I'll try to work in collecting a bit of data for you.  Not sure I'll have time to set up the GPSDO, but I can reference it to my 8648C which has the high stability option and then record the 33622A signal which is at least 10x poorer as it is not equipped with the high stability option.  I was able to view phase shifts using Lissajous figures when comparing to the 8648C output.

[dnessett]

As a timenut novice, I found the BiddleyBoop article on Wikipedia helpful, particularly section 2 on interpretation of value.
https://en.wikipedia.org/wiki/Allan_variance

I apologize for not responding to this sooner. In order to avoid hijacking this thread for a detailed discussion of Allan Variance, I have responded in a more appropriate place - here. JohnnyMalaria started this thread in order to discuss a topic that he originally posted in the another thread, specifically An advanced question - sampling an oscillator's signal for analysis. This was courteous and it would be discourteous of me to attempt to take-over his thread in order to discuss this topic. I invite you to respond to my comments in post referenced above.

[rhb]

A couple of comments related to previous posts:

Typical spectrum analyzers do not measure phase and so a vector network analyzer is used for phase measurements.  But that is a rather different sense of measuring phase.  The HP E4406A transmitter tester will display IQ constellations and some versions  have IQ baseband inputs.

Consider d(t) = a*t +e(t)  where a is a constant and e(t) is a random, zero mean Gaussian process.  By definition, the expected value of d(t) is a*t for all t.  While the error *is* accumulated, the expectation of the sum of e(t) over any period of time is zero.  If that is not the case, then e(t)  fails to meet the definition.  While  any integration of e(t) over some period will in general be non-zero, the errors will generally cancel.  Any measurement of d(t) will be a(t) to within the variance of e(t).

In short, if phase errors in a clock accumulate, then the error process is not zero mean. I included the constraint on being zero mean over the measurement period specifically to address the cyclostationary case.

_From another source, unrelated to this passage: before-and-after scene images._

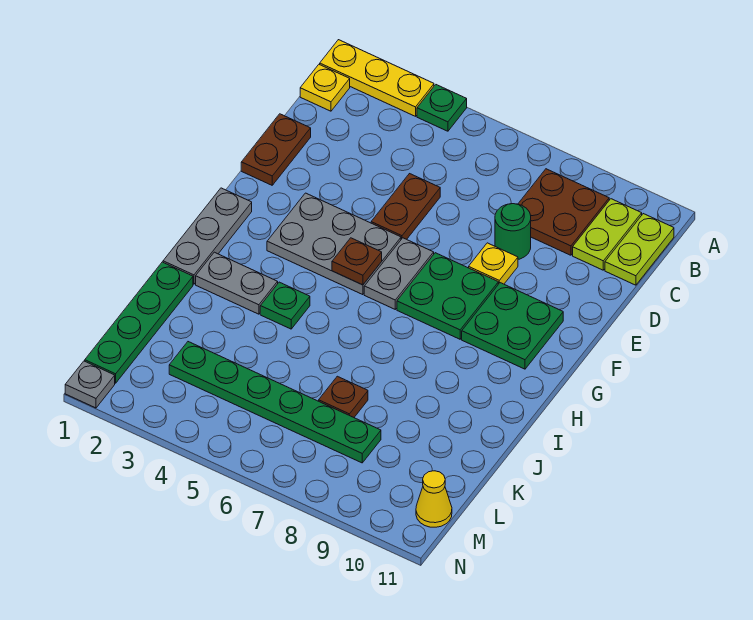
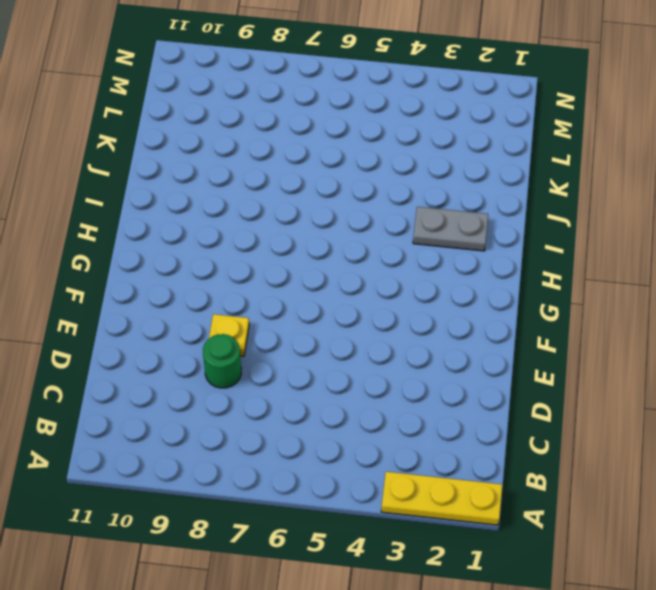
none -> green 1x1 plate [417,85,467,131]
none -> yellow 1x1 plate [300,64,350,111]
none -> brown 2x2 plate [518,169,609,255]

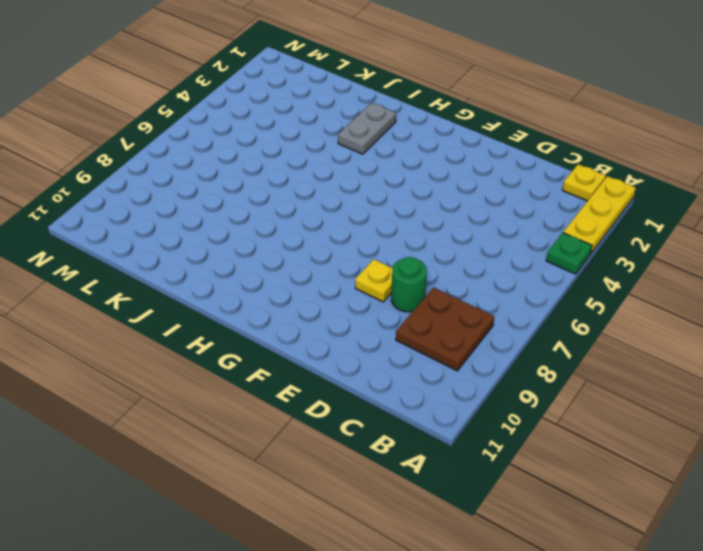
none -> lime 1x2 plate [573,199,642,270]
none -> lime 1x2 plate [605,214,674,285]
none -> brown 1x2 plate [241,114,311,185]

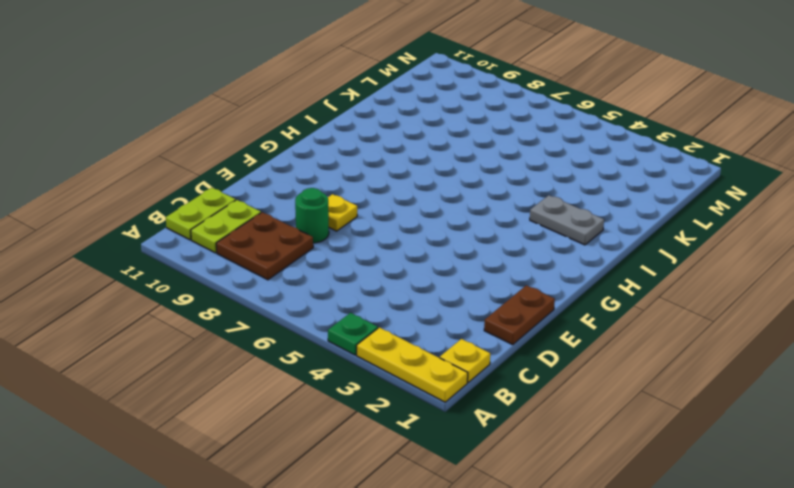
none -> brown 1x2 plate [371,174,440,239]
none -> grey 2x3 plate [267,193,401,295]
none -> grey 1x2 plate [364,238,434,309]

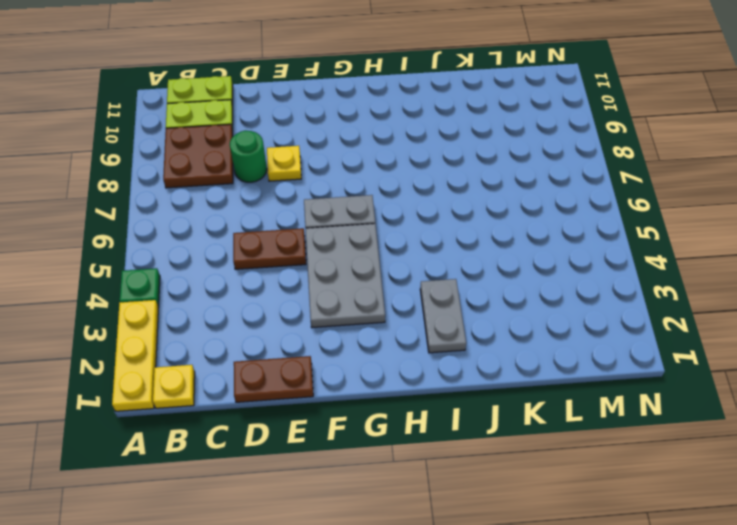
none -> green 2x2 plate [397,253,498,339]
none -> green 2x2 plate [462,283,563,369]
none -> grey 1x3 plate [163,188,252,284]

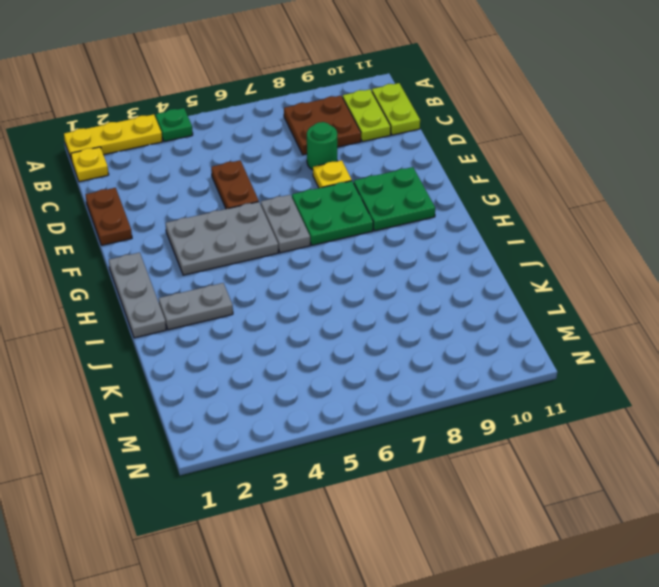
none -> green 1x1 plate [260,282,310,329]
none -> green 1x4 plate [85,262,193,383]
none -> brown 1x1 plate [319,376,368,417]

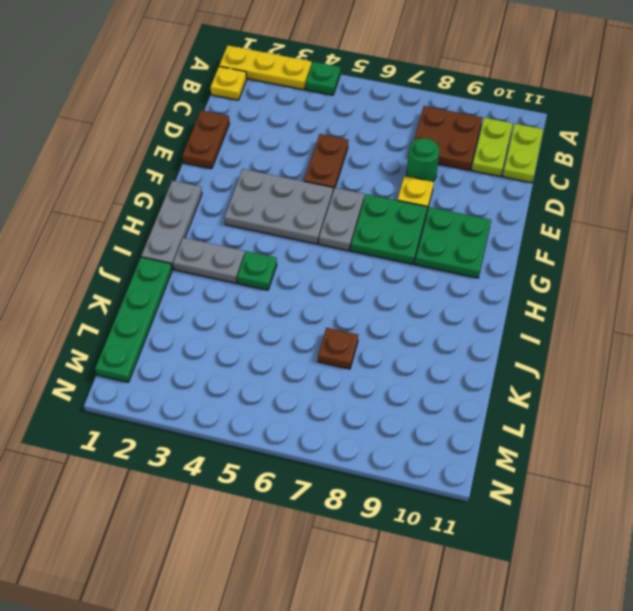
none -> green 1x6 plate [169,342,381,463]
none -> yellow 1x1 cone [416,471,452,527]
none -> grey 1x1 plate [65,361,115,408]

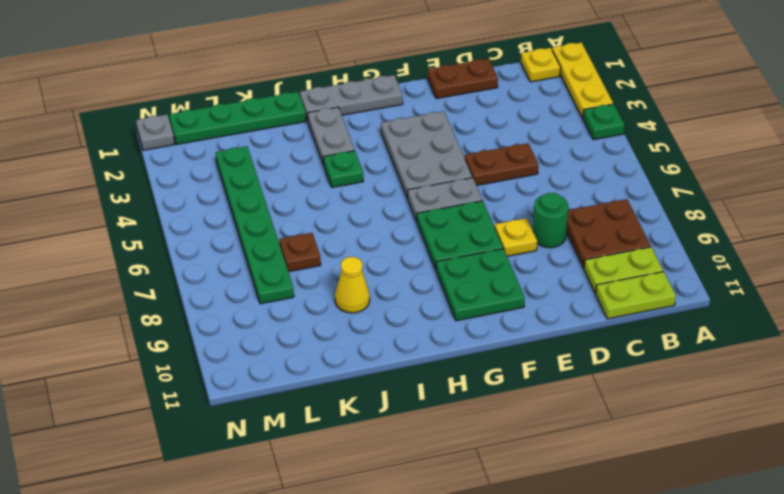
yellow 1x1 cone [335,257,370,313] -> yellow 1x1 cone moved to [416,471,452,527]
none -> brown 1x1 plate [332,238,382,285]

Edit: Added statement with regard to variance of e(t)

[JohnnyMalaria]

Typical spectrum analyzers do not measure phase and so a vector network analyzer is used for phase measurements.  But that is a rather different sense of measuring phase.  The HP E4406A transmitter tester will display IQ constellations and some versions  have IQ baseband inputs.

I'm quite surprised at that. The SA I used 30 years ago (!) was a HP3582A dual-channel digital audio SA (0.02Hz-25.6kHz) from ~1979. It could measure both amplitude and phase. I tried but the data had to be transferred by GBIP and only once a sweep had finished - I wanted real-time. Also, the phase resolution was too low for my needs (10 degrees). I had to write a convincing justification for my impoverished UK university to buy a EG&G 5210 high end dual phase lock-in amp which is widely sought after today and considered the benchmark analog lock-in.






Amazing I can achieve the same two functions for less than $1000 now.